Porträt einer mutigen, unprätentiösen Frau

©Wikimedia Commons

Die Geschichte wird im Buch von Amelia Earhart selbst erzählt, aus der Ich-Perspektive, basierend auf ihre eigenen Aufzeichnungen. Resultat ist das Porträt einer mutigen, unprätentiösen Frau, die mit einer gewissen Sturheit ihren eigenen Weg ging und letztlich 1937 starb. Gleichzeitig handelt es sich um eine Art Liebesgeschichte mit wechselnden Beteiligten: Zum einen wäre da ihr langjähriger Verehrer und Mentor, der mächtige und reiche Verleger George P. Putnam, zum anderen Eleanore Roosevelt, Ehefrau des Präsidenten F.D. Roosevelt. Im Roman fabuliert Lendle eine emotionale Beziehung zwischen beiden Frauen hinzu, mehr als eine normale Freundschaft, die sich nicht nur auf kleine „Spritztouren“ zum Fliegen während Staatsdiners beschränkte.

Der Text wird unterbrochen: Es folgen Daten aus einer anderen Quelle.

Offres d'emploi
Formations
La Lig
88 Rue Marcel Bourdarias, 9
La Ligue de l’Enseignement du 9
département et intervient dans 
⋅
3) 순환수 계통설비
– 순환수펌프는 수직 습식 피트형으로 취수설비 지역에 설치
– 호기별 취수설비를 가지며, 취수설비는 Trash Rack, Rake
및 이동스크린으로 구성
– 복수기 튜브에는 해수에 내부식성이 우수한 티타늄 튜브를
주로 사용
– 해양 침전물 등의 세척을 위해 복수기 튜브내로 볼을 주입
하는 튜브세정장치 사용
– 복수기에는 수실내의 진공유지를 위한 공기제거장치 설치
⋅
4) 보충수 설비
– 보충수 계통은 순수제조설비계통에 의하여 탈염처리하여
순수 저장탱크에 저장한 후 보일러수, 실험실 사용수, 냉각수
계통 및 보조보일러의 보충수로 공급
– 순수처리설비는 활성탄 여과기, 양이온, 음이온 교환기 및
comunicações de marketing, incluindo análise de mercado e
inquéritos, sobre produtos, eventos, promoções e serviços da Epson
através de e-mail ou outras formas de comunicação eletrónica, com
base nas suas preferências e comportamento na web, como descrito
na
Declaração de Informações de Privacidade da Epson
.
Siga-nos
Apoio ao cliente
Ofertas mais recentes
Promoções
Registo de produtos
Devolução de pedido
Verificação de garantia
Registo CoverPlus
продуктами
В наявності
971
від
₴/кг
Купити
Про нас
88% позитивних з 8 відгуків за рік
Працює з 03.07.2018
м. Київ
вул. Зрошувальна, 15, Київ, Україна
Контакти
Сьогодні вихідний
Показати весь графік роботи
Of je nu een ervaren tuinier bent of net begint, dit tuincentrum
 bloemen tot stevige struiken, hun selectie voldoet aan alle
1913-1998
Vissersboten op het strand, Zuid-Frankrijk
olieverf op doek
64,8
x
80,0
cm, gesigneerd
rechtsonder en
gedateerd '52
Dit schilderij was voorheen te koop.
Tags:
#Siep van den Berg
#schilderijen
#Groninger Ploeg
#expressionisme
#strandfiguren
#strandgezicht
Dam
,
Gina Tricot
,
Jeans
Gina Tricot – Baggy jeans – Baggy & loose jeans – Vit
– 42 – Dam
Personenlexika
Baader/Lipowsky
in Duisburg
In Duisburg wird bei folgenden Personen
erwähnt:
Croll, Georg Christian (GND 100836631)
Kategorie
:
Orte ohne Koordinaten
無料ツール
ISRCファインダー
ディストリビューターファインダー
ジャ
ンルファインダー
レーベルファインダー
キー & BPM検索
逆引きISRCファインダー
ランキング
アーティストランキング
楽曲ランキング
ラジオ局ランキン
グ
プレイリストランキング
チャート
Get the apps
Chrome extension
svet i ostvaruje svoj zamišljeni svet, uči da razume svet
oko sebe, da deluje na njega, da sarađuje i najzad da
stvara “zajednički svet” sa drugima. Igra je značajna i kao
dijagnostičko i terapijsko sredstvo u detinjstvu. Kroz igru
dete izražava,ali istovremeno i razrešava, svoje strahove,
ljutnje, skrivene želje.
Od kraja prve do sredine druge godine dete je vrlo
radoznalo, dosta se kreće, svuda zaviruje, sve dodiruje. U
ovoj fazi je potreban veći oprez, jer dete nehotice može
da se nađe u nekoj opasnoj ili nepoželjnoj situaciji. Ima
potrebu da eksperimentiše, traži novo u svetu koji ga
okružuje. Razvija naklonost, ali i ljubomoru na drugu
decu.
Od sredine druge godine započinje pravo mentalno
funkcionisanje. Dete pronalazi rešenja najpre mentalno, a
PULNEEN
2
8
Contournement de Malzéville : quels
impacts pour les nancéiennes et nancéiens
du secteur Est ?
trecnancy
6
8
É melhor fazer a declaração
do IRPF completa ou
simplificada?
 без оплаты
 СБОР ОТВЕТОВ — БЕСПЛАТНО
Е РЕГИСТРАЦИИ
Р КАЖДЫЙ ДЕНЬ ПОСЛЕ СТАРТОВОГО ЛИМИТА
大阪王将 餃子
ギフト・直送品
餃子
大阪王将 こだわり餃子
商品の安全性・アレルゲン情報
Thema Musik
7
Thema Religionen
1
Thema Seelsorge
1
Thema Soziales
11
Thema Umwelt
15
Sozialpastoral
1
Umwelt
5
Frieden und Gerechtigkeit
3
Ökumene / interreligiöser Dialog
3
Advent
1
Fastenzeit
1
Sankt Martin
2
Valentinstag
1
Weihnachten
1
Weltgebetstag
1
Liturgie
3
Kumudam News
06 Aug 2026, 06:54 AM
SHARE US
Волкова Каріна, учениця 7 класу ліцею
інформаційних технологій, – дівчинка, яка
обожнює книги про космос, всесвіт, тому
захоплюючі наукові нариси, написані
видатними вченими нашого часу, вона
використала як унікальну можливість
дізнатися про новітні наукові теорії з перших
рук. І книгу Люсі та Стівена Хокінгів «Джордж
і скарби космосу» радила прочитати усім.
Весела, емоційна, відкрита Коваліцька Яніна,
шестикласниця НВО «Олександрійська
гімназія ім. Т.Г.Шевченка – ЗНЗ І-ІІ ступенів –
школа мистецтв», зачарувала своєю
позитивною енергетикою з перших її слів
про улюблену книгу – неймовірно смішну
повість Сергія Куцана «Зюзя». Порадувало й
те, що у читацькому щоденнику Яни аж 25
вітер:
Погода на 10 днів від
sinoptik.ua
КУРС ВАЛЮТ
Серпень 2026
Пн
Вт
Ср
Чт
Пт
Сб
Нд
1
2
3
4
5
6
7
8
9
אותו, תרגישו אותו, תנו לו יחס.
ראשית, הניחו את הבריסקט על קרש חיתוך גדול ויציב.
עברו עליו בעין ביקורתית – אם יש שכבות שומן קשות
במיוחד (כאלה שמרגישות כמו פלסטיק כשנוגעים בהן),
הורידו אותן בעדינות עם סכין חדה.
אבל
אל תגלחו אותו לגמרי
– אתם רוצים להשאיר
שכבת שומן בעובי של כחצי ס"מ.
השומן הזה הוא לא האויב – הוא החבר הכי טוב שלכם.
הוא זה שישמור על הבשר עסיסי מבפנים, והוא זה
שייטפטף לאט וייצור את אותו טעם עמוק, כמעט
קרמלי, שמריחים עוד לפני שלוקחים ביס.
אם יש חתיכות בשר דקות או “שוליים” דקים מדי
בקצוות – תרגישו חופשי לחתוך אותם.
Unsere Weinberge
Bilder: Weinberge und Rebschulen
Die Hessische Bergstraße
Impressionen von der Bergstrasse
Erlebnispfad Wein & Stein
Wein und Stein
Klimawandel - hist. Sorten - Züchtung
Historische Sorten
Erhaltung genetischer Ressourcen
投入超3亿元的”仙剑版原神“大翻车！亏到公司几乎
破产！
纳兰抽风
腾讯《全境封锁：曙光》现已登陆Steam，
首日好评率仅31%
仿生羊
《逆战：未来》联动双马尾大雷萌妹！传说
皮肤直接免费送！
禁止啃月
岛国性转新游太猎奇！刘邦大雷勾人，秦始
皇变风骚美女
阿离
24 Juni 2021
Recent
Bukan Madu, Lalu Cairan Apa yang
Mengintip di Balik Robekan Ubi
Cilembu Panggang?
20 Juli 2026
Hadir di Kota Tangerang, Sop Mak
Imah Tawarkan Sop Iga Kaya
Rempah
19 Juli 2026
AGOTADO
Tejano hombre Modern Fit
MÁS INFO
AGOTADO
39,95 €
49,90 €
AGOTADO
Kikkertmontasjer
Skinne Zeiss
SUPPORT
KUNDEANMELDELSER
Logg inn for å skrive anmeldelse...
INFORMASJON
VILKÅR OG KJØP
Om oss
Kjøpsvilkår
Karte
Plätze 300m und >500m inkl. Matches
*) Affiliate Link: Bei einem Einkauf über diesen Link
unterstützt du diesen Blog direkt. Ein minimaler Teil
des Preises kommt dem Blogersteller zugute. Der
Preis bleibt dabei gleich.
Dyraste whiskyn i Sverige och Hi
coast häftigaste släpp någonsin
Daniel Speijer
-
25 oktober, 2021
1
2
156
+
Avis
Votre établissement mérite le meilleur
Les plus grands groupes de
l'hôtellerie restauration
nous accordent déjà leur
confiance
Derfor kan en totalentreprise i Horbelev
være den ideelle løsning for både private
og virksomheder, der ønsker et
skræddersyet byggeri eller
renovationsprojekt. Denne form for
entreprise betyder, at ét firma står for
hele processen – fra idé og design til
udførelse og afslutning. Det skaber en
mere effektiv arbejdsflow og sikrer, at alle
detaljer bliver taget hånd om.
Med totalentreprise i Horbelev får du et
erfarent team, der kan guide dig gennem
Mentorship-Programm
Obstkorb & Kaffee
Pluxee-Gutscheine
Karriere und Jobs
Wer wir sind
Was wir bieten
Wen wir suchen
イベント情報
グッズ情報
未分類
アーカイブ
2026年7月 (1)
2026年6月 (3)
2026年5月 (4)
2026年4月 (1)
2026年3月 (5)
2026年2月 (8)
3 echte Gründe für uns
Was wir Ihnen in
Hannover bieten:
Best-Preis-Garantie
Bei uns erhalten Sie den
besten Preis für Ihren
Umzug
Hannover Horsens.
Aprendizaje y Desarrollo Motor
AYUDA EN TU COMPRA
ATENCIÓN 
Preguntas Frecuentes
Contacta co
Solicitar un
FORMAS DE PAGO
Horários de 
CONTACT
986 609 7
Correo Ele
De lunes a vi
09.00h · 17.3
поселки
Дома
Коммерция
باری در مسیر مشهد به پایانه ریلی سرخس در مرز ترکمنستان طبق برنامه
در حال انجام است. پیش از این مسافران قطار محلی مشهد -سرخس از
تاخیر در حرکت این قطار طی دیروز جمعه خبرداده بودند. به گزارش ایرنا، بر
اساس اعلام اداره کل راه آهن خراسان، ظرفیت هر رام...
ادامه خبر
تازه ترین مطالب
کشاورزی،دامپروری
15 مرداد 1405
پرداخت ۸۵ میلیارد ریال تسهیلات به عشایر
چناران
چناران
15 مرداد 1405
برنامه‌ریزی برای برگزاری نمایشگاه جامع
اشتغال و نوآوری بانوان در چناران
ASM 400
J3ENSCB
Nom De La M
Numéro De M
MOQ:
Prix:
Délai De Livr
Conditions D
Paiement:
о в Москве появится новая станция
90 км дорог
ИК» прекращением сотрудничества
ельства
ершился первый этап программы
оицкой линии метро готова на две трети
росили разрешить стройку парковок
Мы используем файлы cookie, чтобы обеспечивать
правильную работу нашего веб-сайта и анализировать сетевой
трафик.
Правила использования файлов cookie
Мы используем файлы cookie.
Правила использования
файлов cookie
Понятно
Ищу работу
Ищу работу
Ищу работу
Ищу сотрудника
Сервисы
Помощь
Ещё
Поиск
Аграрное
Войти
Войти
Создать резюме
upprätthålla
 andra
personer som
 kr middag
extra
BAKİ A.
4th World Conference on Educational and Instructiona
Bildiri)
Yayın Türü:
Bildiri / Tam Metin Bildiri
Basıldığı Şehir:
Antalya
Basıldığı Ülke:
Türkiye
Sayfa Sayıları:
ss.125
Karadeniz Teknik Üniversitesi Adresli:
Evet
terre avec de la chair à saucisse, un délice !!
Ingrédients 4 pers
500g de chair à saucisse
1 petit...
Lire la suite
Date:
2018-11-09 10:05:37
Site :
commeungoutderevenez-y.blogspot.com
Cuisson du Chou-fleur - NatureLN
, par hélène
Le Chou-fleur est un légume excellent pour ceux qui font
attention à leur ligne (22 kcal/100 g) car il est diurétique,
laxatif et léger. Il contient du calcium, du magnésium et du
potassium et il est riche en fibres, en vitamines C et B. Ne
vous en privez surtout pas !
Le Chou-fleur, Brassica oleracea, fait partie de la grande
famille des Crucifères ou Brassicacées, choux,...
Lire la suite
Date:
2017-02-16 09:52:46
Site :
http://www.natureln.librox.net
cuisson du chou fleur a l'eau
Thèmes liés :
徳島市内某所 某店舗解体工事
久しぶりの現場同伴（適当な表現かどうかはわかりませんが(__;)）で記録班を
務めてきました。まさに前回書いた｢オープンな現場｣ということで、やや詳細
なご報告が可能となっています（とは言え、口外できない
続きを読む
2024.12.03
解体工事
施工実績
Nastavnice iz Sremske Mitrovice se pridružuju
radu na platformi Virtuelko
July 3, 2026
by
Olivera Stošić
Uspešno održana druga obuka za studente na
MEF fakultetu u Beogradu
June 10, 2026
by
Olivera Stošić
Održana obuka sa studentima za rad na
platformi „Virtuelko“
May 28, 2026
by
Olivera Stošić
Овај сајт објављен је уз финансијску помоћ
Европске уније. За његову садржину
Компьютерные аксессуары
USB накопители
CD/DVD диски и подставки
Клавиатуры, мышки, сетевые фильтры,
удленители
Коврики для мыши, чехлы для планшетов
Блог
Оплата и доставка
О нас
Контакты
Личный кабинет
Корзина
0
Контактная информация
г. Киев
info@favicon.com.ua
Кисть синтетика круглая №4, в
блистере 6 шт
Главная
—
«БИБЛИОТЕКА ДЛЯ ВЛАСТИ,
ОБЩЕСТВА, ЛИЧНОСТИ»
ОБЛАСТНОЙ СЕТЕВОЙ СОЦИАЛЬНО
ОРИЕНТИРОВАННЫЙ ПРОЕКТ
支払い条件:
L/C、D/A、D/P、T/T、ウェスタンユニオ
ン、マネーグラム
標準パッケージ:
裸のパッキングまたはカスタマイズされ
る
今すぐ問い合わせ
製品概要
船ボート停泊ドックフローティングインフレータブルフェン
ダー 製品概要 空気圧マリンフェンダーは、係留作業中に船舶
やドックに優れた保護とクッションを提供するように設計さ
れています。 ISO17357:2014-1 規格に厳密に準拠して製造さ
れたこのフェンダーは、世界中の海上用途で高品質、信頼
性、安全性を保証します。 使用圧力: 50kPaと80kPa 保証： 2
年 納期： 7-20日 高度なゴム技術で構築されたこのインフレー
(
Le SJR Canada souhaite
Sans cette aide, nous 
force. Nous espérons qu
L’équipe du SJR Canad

Das Buch ist beste Unterhaltung. Es widmet sich dem Leben der Luftfahrtpionierin, Dichterin und feministischen Vorkämpferin Amelia Earhart. Lendle geht so weit, zu behaupten, Earhart habe letztlich das Buch selbst geschrieben. Tatsache ist, dass ein guter Teil des Romans sich auf Amelia Earharts Schriften, Logbücher, Überlieferungen, auf ihre Gedichte und Briefe stützt. Wer mehr optische Anreize benötigt sei auf die Verfilmung von Earharts Leben im Film „Amelia“ (2009) von Mira Nair, mit Hilary Swank als Pilotin und Richard Gere als Ehemann, empfohlen.